И этого тоже не было прежде, прежде в подобных же обстоятельствах разговоры в комнате утихали, и кардинал коротко, а то и вовсе молчаливым кивком выдворял соотечественника прочь либо же выходил сам, проводя требуемую беседу в коридоре или ректорской зале. Сегодня таинственный Антонио остался на месте, даже взглядом не испросив у кардинала каких-либо указаний, что тоже было далеко не в порядке вещей. Хотя все, происходящее в академии в эти дни, выбивалось из этого порядка…
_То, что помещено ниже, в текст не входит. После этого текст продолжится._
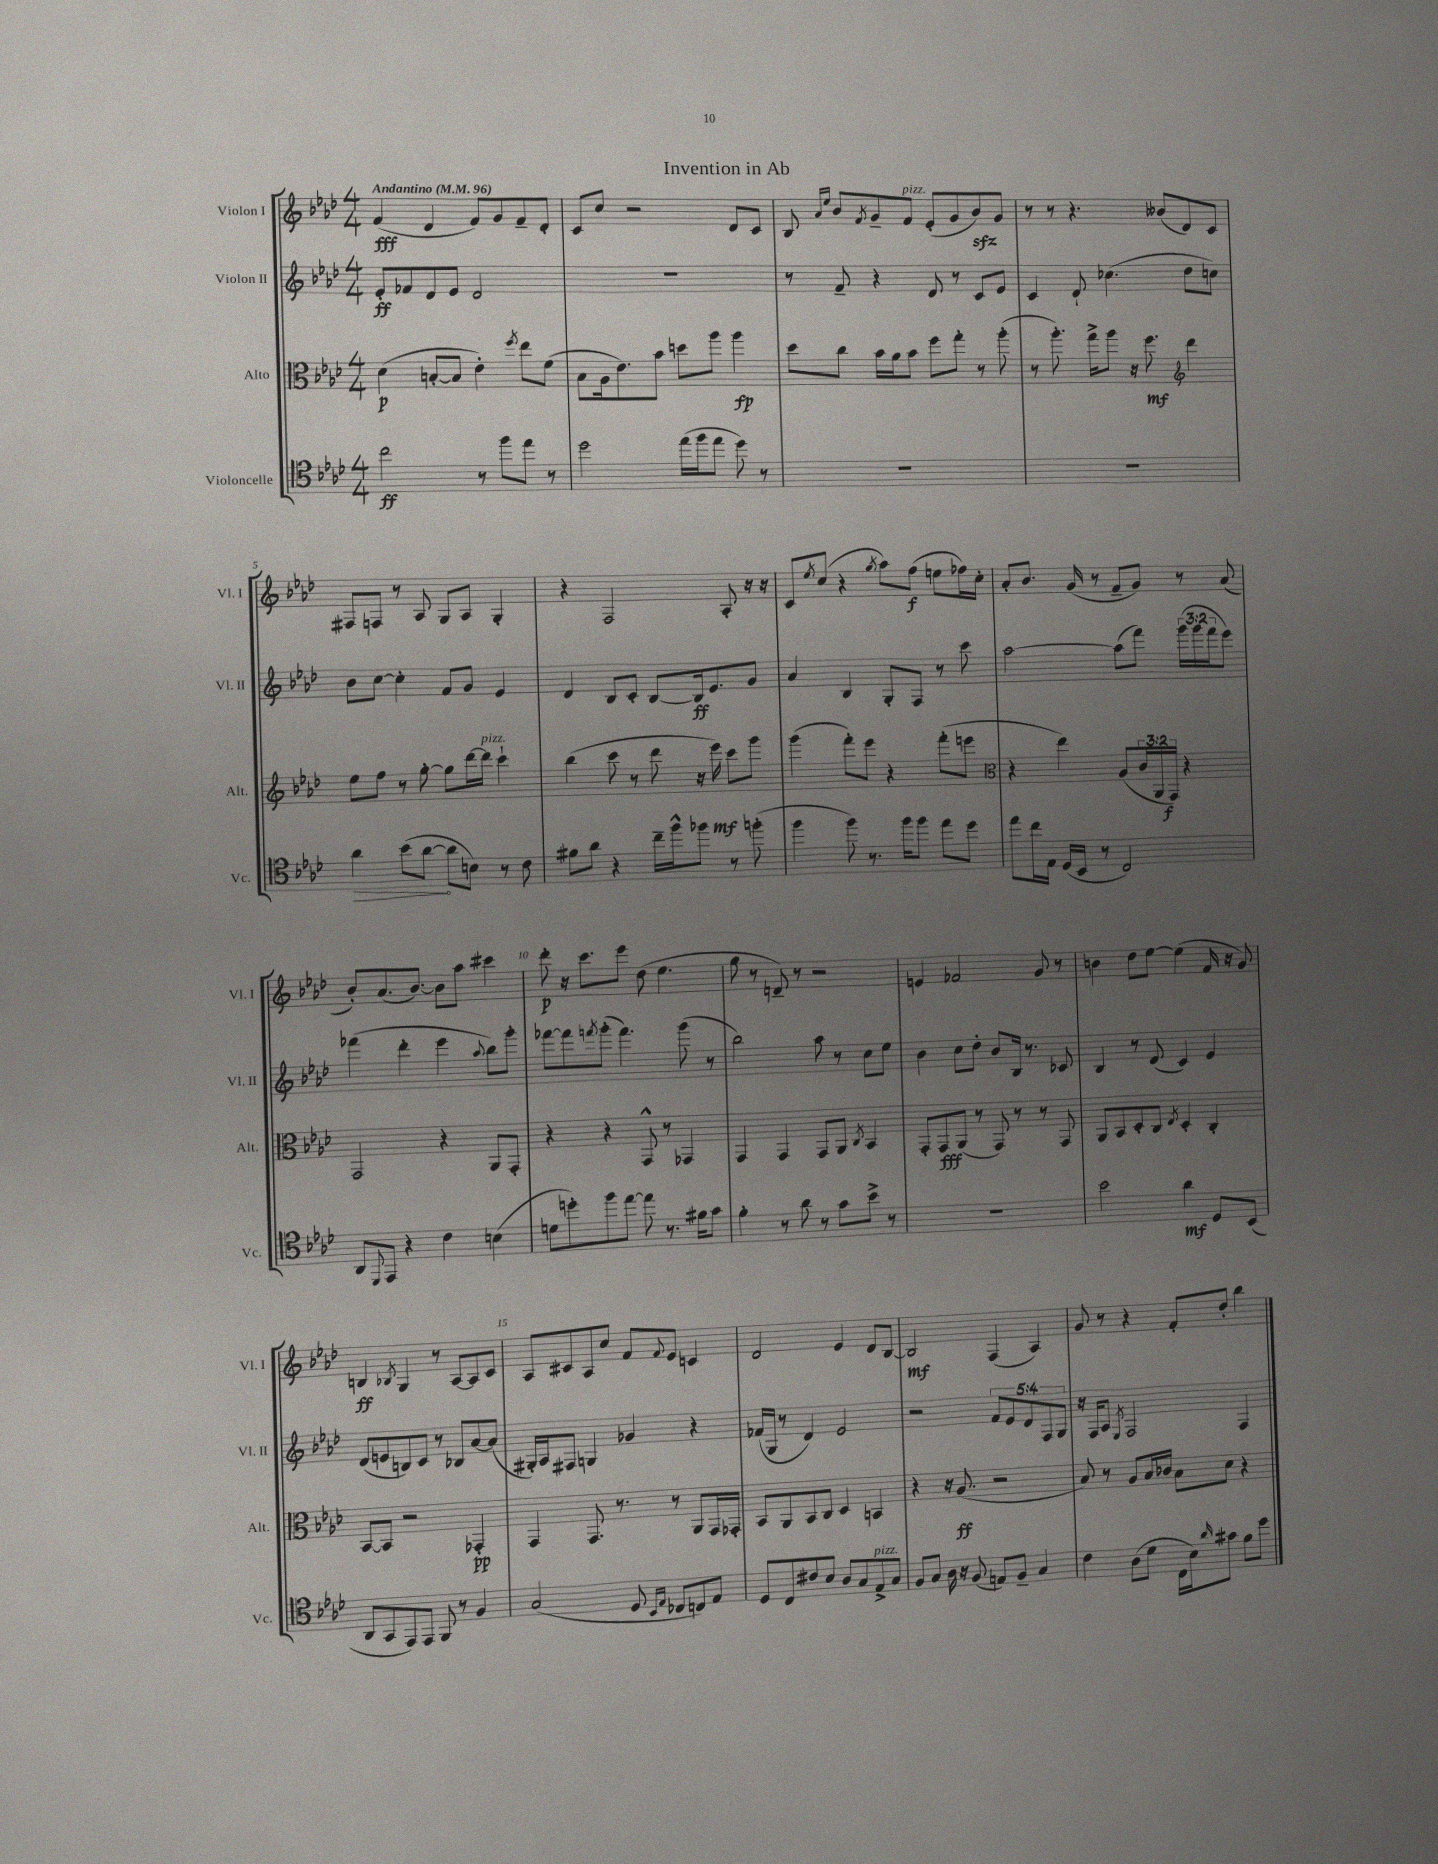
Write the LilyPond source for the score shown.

\header { title = "Invention in Ab" }
<<
\new StaffGroup <<
\new Staff = "s0" \with { instrumentName = "Violon I" shortInstrumentName = "Vl. I" } {
    \clef treble \key aes \major \numericTimeSignature \time 4/4 \tempo "Andantino" 4 = 96
    f'4\fff( des'4 f'8) g'8 f'8-- des'8-. |
    c'8 c''8 r2 des'8 c'8 |
    bes8 \grace { aes'16 ees''16 } bes'8 \acciaccatura { f'8 } g'8-- f'8^\markup { \italic "pizz." } ees'8-.( g'8 bes'8\sfz) g'8 |
    r8 r8 r4. beses'8( des'8) c'8 |
    fis8 f8 r8 aes8 g8 aes8 g4-. |
    r4 f2 aes8-. r16 r16 |
    c'8 \acciaccatura { ees''8 } c''8( r4 \acciaccatura { g''8 } aes''8) f''8\f( e''8 fes''16) c''16-. |
    aes'8-. bes'8. g'16( r8 f'8-- g'8) r8 aes'8( |
    bes'8-.) aes'8.( bes'8.~) bes'8 aes''8 cis'''4 |
    des'''8-.\p r16 c'''8. ees'''8 des''8( ees''4. |
    g''8 r8 d'8--) r8 r2 |
    e'4 fes'2 g'8 r8 |
    b'4 des''8 ees''8~ ees''4( f'16 r16 g'8) |
    b4\ff \acciaccatura { bes8 } g4 r8 aes8~ aes8 c'8 |
    aes8 cis'8 aes8 c''8 f'8 \appoggiatura { f'8 } ees'8 c'4 |
    des'2 ees'4 des'8 bes8~ |
    bes2\mf f4( aes4) |
    g'8 r8 r4 f'8-. des''8-. bes''4 \bar "|." |
}
\new Staff = "s1" \with { instrumentName = "Violon II" shortInstrumentName = "Vl. II" } {
    \clef treble \key aes \major \numericTimeSignature \time 4/4 \override Staff.TupletNumber.text = #tuplet-number::calc-fraction-text
    ees'8-.\ff fes'8 des'8 ees'8 des'2 |
    R1 |
    r8 f'8-- r4 des'8 r8 c'8 ees'8 |
    c'4 des'8-! ces''4.( des''8 c''8) |
    bes'8 c''8~ c''4-. f'8 g'8 ees'4 |
    des'4 bes8 c'8-. bes8~ bes16\ff ees'8. g'8 |
    aes'4 bes4 g8-. f8 r8 c'''8 |
    aes''2~ aes''8( f'''8) \tuplet 3/2 { g'''16( g'''16 f'''16 } ees'''8) |
    fes'''4( des'''4-. ees'''4 \appoggiatura { aes''8 } bes''8) g'''8-. |
    fes'''8~ fes'''8 \acciaccatura { f'''8 } g'''8-.( f'''4.) g'''8( r8 |
    bes''2) aes''8 r8 c''8 ees''8 |
    bes'4 c''8 des''8-. bes'8 bes16 r8. ces'8 |
    bes4 r8 des'8( c'4) ees'4 |
    des'8( e'8 b8) c'8 r8 bes8 aes'8~ aes'8( |
    gis16-.) aes16 fis8 g4 ges'4 r4 |
    fes'16( g16 r8 des'4) ees'2 |
    r2 \tuplet 5/4 { f'8 ees'8 des'8 f8 g8 } |
    r16 f16 aes8 \acciaccatura { ees8 } f2 f4 \bar "|." |
}
\new Staff = "s2" \with { instrumentName = "Alto" shortInstrumentName = "Alt." } {
    \clef alto \key aes \major \numericTimeSignature \time 4/4 \override Staff.TupletNumber.text = #tuplet-number::calc-fraction-text
    des'4\p( b8~-. b8 ees'4-.) \acciaccatura { f''8 } ees''8 f'8( |
    bes8 aes16 ees'8.) bes'8 d''8 aes''8 aes''4\fp |
    des''8 c''8 bes'16 aes'16 bes'8 f''8 g''8-. r8 aes''8-.( |
    r8 aes''8.-.) g''16-> aes''8 r16 f''8.\mf \clef treble des'''4 |
    ees''8 f''8 r8 g''8~-. g''8 des'''16~ des'''16^\markup { \italic "pizz." } c'''4-! |
    bes''4( c'''8 r8 des'''8 r16 ees'''16\mf) c'''8 g'''8 |
    g'''4( f'''8-.) ees'''8 r4 f'''8-.( e'''8 |
    \clef alto r4 ees''4) aes8( \tuplet 3/2 { c'16 aes,16 g,16\f) } r4 |
    g,2 r4 aes,8 g,8-. |
    r4 r4 g,8-^ r8 ges,4 |
    g,4 g,4 g,8 aes,8 \acciaccatura { c8 } bes,4 |
    g,8-. g,8\fff aes,8( r8 g,8) r8 r8 g,8 |
    aes,8 bes,8 des8-. c8 \acciaccatura { ees8 } des4-. c4-. |
    bes,8~ bes,8 r2 ges,4-.\pp |
    g,4 g,8. r8. r8 aes,8 g,16 ges,16-. |
    bes,8 aes,8 bes,8 c8 des4 b,4 |
    r4 r16 aes8.\ff( r2 |
    bes8) r8 aes8 bes16 ces'16 bes8 des'8 r4 \bar "|." |
}
\new Staff = "s3" \with { instrumentName = "Violoncelle" shortInstrumentName = "Vc." } {
    \clef tenor \key aes \major \numericTimeSignature \time 4/4
    c''2\ff r8 f''8 ees''8 r8 |
    des''2 ees''16( f''16 ees''8 des''8) r8 |
    R1 |
    R1 |
    \once \override Hairpin.circled-tip = ##t aes'4\> bes'8( aes'8~\! aes'8 b8) r8 c'8 |
    fis'8 aes'8 r4 c''16-- f''16-^ fes''8 r8 f''8-.( |
    f''4 f''8) r8. f''16 f''8 ees''8 des''8 |
    ees''8 c''16 ees16 des16( bes,16 r8 c2) |
    aes,8 \appoggiatura { des,8 } ees,8 r4 c'4 b4( |
    d'8 d''8-.) f''8 ees''8~ ees''8 r8. fis'16 g'8 |
    f'4-. r8 aes'8 r8 g'8 bes'8-> r8 |
    R1 |
    bes'2 aes'4\mf des8 bes,8( |
    aes,8 g,8 ees,8) ees,8 f,8 r8 f4 |
    g2( des8 \grace { bes,16 ees16 } ces8 c8) ees8 |
    des8 c8 cis'8 bes8 aes8 g8 ees8->^\markup { \italic "pizz." } g8 |
    f8 g8 aes16 r16 f8( e8) f8-- g4 |
    c'4 aes8( des'8 c16 bes16) \grace { aes'16 } gis'8 f'8 des''8 \bar "|." |
}
>>
>>
\layout { \context { \Score \override BarNumber.break-visibility = ##(#f #t #t) barNumberVisibility = #(every-nth-bar-number-visible 5) } }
— Мне уж донесли, что снова был приступ, — продолжил Сфорца, когда оба уселись, невольно косясь на молчаливого свидетеля их беседы. — Но все обошлось. На сей раз. И помимо мыслей, каковые все происходящее вызывает у меня так же, как и у прочих, возникает еще одна — крайне досадная, свербящая в мозгу уж не первый год. Когда-нибудь, господа следователи, такое же случится и со мной. Быть может, вот так же слягу и отдам Богу душу через неделю-другую, а возможно, как-нибудь на плацу или в этой вот комнате скажу: — «Что-то мне не по себе» и клюну носом. Как тогда все забегают, а?